Wilcox joined the school board in December 2003 and began her second term in December 2007. She ran unopposed both times, first with Jinny Dalbeck in 2003 and again with current board colleague Jeanne Broberg in 2007, as one of two candidates for two open positions. Wilcox and Broberg’s seat will be up for grabs in the upcoming Nov. 8 election.
“I regret that I will be leaving the board during a period of financial crisis, but the hard times are not going to end soon,” Wilcox said in a prepared statement. “We need people with new ideas and a fresh approach.”
Throughout her years of service, Wilcox has often been the “odd man out” in matters of business, such as teacher evaluations and the possibility of operating the district under a charter status. Fellow board member Joel Peterson said in an interview Monday that regardless of her methods, he’s always respected Wilcox’s dedication to students and to the district.
“I think Cindy has always been much more independent to the extent where she has been willing to often voice things, which maybe in some people’s opinions was less than prudent or not within standard procedures, but she was also focused what she thought was the best intent of what she was doing,” Peterson said. “Because of her efforts our school district, even after she leaves the board, will continue to be set up for success for years to come.”
When Wilcox first came to the board in 2003, she set three main goals to accomplish. Ultimately, she admits, she’s been unsuccessful with all of them.
“After I got on the board, the board agreed to work on class-size reduction and we did,” Wilcox said. “We started bringing class sizes down but now, in this financial crisis, class sizes have gone back up. We made some progress but it didn’t last.”

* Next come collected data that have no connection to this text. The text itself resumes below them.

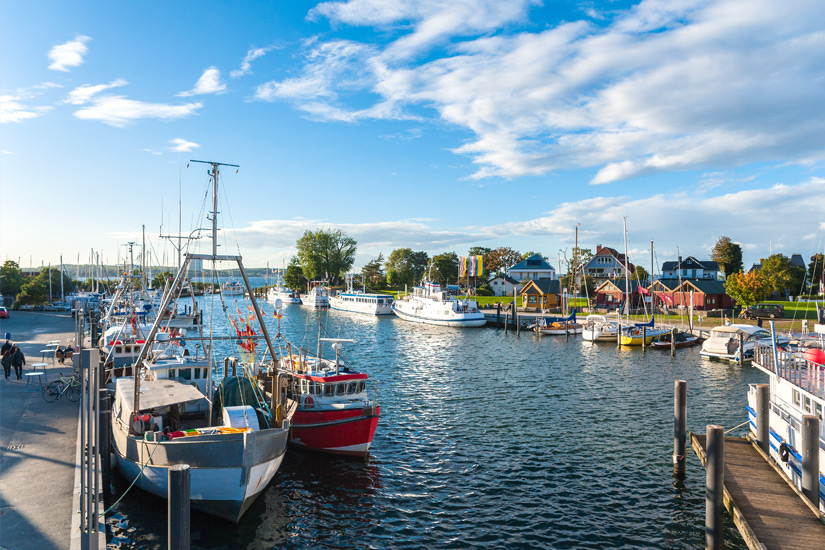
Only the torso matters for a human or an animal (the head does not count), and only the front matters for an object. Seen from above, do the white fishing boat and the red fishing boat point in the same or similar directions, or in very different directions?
same or similar directions

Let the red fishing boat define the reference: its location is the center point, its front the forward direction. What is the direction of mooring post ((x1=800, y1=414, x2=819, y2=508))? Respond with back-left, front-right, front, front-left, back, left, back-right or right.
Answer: front

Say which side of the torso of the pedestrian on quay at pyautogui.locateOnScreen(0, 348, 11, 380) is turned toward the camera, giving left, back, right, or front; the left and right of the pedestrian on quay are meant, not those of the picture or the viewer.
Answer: back

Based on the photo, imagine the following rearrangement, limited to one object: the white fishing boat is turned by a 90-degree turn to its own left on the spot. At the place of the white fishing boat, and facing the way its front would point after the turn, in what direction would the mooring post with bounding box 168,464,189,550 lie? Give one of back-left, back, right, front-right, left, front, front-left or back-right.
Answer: back-right

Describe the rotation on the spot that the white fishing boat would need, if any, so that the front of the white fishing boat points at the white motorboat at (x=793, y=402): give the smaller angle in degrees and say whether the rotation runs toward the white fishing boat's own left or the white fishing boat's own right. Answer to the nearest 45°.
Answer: approximately 45° to the white fishing boat's own left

Wilcox also wanted to establish a clear system for documenting the district’s underperforming teachers. The board hasn’t gotten there yet but may be on its way, she said. Her final goal was to implement a way to survey La Cañada Unified students and parents about their experiences with the district, including an in-depth evaluation of district teachers, but that also hasn’t been accomplished.
“Those are three things that haven’t been done, but a lot of great things have happened (in eight years),” said Wilcox, noting increases in API scores as one example.
Despite the district’s academic gains, there are still areas where it could stand to improve, Wilcox said, chief among them the teacher tenure system. She hopes the day eventually comes when teachers are laid off based on their effectiveness in the classroom instead of their seniority.
“Speaking for myself, we should be laying off our least effective teachers first, and I urge the state Legislature and the La Cañada School Board to continue to actively work toward that objective,” she said.
Overall, the biggest current threats to La Cañada Unified, Wilcox said, are a continually declining enrollment and reductions in state funding .
“The district needs two things to maintain programs, students and funding,” Wilcox said. “Today, La Cañada High School offers programs that are the envy of many public and private high schools…However, in order to offer this array, the district needs enough students to fill all these classes, and when we look at in-district students, enrollment is shrinking.”
LCUSD enrollment, which stood at 4,023 during the 2008-09 school year, is projected to drop to 3,516 by 2013.
Wilcox encourages local families and businesses to support the district by giving to the La Cañada Flintridge Educational Foundation to help keep LCUSD solvent and maintain the district’s programs in the years ahead.
“This financial crisis is not the fault of the children in school today, and we all need to pitch in to help our current students enjoy a productive educational experience,” Wilcox said.
The candidate-filing period for the Nov. 8 school board election begins in July.